Use of new genomic, proteomic, and metabolomic technology applied to large datasets is changing the ways in which effective biomarkers are identified and validated [52–56]. For example, Pena et al. analyzed microarrays from 593 patients in 11 cohorts to develop a gene endotoxin tolerance signature which was strongly associated with the development of sepsis and severity of disease [54]. Langley et al. [56] analyzed metabolomic and transcriptomic datasets from primates with Escherichia coli sepsis and identified a four-metabolite panel that diagnosed sepsis in two human cohorts with AUCs of 0.78 and 0.82, respectively. Most recently, McHugh et al. [57], using microarray analysis in a development cohort, identified a molecular classifier of four RNA biomarkers, and showed in validation cohorts that it was able to distinguish patients with sepsis from those without with an AUC of 0.88 and was better at discriminating sepsis from infection-negative systemic inflammation than were clinical and laboratory parameters, including PCT.
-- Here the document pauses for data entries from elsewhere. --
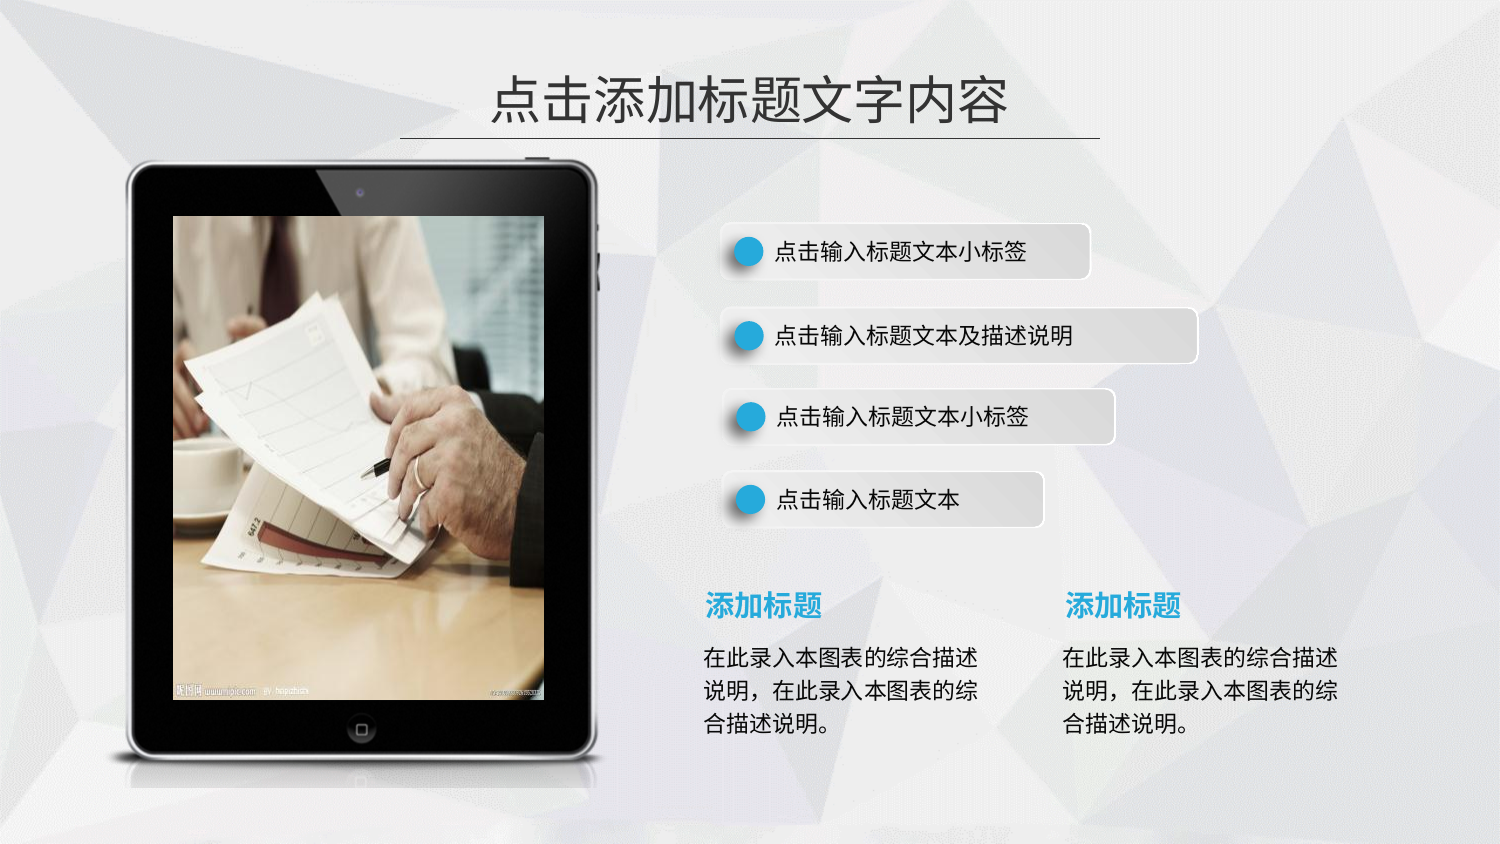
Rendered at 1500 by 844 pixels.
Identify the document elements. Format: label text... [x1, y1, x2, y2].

text_box 添加标题 [1050, 579, 1211, 630]
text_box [721, 470, 1046, 529]
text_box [720, 306, 1200, 365]
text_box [95, 139, 621, 789]
text_box 在此录入本图表的综合描述说明，在此录入本图表的综合描述说明。 [1047, 630, 1365, 745]
text_box 添加标题 [690, 579, 869, 630]
text_box 点击添加标题文字内容 [472, 60, 1028, 137]
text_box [719, 222, 1092, 281]
text_box 在此录入本图表的综合描述说明，在此录入本图表的综合描述说明。 [688, 630, 1005, 745]
picture [0, 0, 1500, 844]
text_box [722, 387, 1117, 446]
This is a rapidly advancing and exciting field. Clearly, further studies are needed to determine which combinations of which markers will give the best performance in which patients. The industry needs to be encouraged to collaborate with researchers and invest more in this field so that reliable biomarkers can be developed and commercialized for the benefit of our patients. Importantly, a marker or a combination of markers will never replace a careful clinical assessment and must be considered as a complementary tool to diagnosis.
Conclusions and Perspective
Diagnosing sepsis early is crucial so that appropriate treatment can be started promptly and patients given the best possible chances of survival. The lack of progress in sepsis diagnosis using biomarkers is partly related to the fact that we have concentrated on changes in single markers, whereas the sepsis response involves multiple players present at different times during the disease process. We are never going to find a single ideal marker for sepsis. The future lies with more research focused on the use of panels or combinations of markers. Nevertheless, currently available sepsis markers can already assist in identifying and even more importantly ruling out sepsis, assessing disease severity, and indicating the need to re-evaluate ongoing therapy, when used in combination with repeated clinical evaluation. Use of biomarkers in the future will help improve patient outcomes by improving diagnostic accuracy, reducing the time to effective treatment, and limiting unnecessary tests and treatments. On a more global level, the resultant improved antibiotic stewardship should help optimize antibiotic use, thus increasing patient safety, reducing costs and reducing the development of antibiotic resistance.